Il Consiglio Regionale ha approvato il Piano Triennale 2019 – 2021 in materia di servizi e di beni culturali

di Stefano Stefanini

NewTuscia – ROMA – E’ stato recentemente approvato  dal Consiglio Regionale del Lazio il Piano Triennale 2019 – 2021 in materia di servizi e di beni culturali. Si tratta di un piano atteso da molti anni  – l’ultimo risale al 2002 – che finalmente consentirà a musei, istituti culturali, archivi e biblioteche presenti sul nostro territorio di lavorare con maggiore programmazione, avendo certezza dei finanziamenti nell’arco del prossimo triennio.

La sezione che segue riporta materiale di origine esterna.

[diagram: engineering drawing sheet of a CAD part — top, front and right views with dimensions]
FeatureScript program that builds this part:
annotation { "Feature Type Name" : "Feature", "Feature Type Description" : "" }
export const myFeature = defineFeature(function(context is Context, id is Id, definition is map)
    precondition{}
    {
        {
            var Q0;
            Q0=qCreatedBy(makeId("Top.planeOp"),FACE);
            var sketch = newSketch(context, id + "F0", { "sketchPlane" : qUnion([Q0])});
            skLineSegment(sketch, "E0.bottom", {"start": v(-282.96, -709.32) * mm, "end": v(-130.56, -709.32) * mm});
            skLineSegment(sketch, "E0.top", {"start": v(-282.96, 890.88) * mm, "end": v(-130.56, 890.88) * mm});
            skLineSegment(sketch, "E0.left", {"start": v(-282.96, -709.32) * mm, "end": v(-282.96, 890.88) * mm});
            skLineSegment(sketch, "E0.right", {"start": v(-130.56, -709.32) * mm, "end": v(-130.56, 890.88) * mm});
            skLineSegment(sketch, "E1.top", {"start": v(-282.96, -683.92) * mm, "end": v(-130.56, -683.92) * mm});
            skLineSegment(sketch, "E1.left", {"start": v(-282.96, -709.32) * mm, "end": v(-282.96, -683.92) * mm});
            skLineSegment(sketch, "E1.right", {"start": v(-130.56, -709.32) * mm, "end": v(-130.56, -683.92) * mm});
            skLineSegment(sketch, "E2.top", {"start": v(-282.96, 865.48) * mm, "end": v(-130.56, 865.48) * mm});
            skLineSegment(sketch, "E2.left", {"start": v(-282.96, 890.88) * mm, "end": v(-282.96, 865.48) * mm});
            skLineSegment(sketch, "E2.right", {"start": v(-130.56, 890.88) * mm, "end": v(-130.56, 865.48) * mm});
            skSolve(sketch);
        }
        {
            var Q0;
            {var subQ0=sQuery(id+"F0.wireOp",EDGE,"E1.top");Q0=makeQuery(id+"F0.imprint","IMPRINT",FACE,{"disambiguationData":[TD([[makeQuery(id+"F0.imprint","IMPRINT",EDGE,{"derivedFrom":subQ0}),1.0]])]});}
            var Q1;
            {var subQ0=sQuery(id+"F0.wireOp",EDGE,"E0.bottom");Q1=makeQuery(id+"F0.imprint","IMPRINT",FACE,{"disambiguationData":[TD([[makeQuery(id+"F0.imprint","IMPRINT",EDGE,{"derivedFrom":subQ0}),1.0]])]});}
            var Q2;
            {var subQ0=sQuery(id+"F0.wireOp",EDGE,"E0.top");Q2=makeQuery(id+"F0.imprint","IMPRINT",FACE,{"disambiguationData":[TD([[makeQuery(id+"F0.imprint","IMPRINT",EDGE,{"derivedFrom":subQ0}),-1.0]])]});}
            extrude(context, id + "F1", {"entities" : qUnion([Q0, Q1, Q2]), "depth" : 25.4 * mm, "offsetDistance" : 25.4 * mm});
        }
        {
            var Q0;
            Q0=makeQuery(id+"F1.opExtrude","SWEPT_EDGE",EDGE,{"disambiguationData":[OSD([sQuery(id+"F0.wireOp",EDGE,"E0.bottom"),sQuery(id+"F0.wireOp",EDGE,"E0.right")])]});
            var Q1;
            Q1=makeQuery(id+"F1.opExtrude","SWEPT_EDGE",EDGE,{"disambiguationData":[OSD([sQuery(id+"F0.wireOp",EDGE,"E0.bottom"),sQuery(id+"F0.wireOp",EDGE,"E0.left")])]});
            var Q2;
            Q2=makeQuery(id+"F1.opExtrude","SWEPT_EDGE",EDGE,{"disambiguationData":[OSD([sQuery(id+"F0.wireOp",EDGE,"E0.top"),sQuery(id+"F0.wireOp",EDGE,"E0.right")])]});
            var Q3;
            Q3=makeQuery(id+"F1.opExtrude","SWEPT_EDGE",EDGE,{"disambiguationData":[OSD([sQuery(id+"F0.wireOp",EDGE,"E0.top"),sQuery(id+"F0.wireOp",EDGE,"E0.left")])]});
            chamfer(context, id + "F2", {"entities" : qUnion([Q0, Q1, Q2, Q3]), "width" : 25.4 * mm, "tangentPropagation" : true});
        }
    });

Il Piano Triennale ha l’obiettivo di consolidare e far crescere i sistemi territoriali dei servizi culturali già esistenti ma anche incoraggiare la nascita di nuove aggregazioni che permettano alle comunità locali di creare nuovi rapporti di conoscenza sul proprio territorio e di accrescere le potenzialità di promozione, formazione e ricerca. Per valorizzare il patrimonio culturale diffuso su tutto il territorio regionale, il piano stimola la sinergia tra i diversi enti coinvolti attraverso accordi inter-istituzionali.

Due novità fondamentali per semplificare i meccanismi di accreditamento.

  1. Per i musei fa riferimento all’attualissimo modello di accreditamento elaborato per il Sistema Museale Nazionale dalla Direzione Generale dei Musei del MiBAC e sancito con il D.M. n. 113/2018.
  2. Inoltre, riconoscendo la grande eterogeneità del patrimonio culturale regionale, introduce elementi di flessibilità nei requisiti minimi degli orari di apertura che possono essere declinati su fasce orarie settimanali, garantendo un minimo di giornate di apertura annuali. Allo stesso tempo, incentiva le aperture straordinarie e serali dei luoghi della cultura, con l’obiettivo di renderli sempre più un punto di riferimento vivo per il territorio e i suoi abitanti.

    Il Piano sollecita e promuove l’accessibilità e l’apertura a tutte le fasce di pubblico attraverso:  l’eliminazione delle barriere architettoniche; la promozione di iniziative finalizzate ad una maggiore partecipazione di tutte le categorie di cittadini, con l’utilizzo di strumenti didattici tradotti nelle lingue delle comunità straniere residenti, l’ausilio di percorsi dedicati ai bambini e laboratori e percorsi fruibili da persone non vedenti e non udenti; una grande attenzione all’innovazione tecnologica, alla comunicazione e alla formazione.

Per raggiungere questi obiettivi, il Piano Triennale mette in campo risorse concrete potenziando gli investimenti fatti negli ultimi anni e attingendo anche ai fondi europei disponibili, prevedendo forme di premialità per i servizi culturali già inseriti in forme sistemiche.

Questi, in sintesi, gli investimenti previsti: Oltre 11 milioni per manutenzione straordinaria e innovazione tecnologica di cui: 6,835 milioni (Fondi Europei) con l’avviso pubblico “L’impresa fa cultura” destinato a micro, piccole e medie imprese; 4,544 milioni tra fondi ordinari per musei, biblioteche e archivi e azione cardine per musei, biblioteche, archivi, aree e parchi archeologici e complessi monumentali.

Risorse per le attività e il funzionamento di musei, biblioteche e archivi storici, con 1,7 milioni sul 2019 per valutare i risultati conseguiti e poi determinare gli stanziamenti per le annualità 2020-2021.

Risorse per il sostegno al funzionamento e per lavori di ristrutturazione e arredi degli Istituti Culturali, con  700 mila euro per il 2019 + 350 mila per il 2020

“La stesura del piano ha seguito un iter molto partecipato raccogliendo le osservazioni e i suggerimenti dei diversi rappresentanti dei luoghi della cultura regionali e i pareri favorevoli di Roma Capitale e della Città metropolitana. Desidero ringraziare tutti coloro che hanno dato il proprio contributo, la Direzione Cultura e Politiche Giovanili per l’ottimo lavoro svolto, la Commissione Cultura e i consiglieri regionali per la grande collaborazione dimostrata – così il presidente, Nicola Zingaretti, che ha aggiunto: il Piano Triennale introduce importanti elementi di novità: favorirà una maggiore sinergia con le altre istituzioni e con i territori grazie al rafforzamento dei sistemi tematici e territoriali dei luoghi della cultura, semplificherà i meccanismi di accreditamento, favorirà l’accessibilità del pubblico, fornirà più risorse grazie anche ai Fondi Europei e consentirà una maggiore progettualità per interventi e finanziamenti”.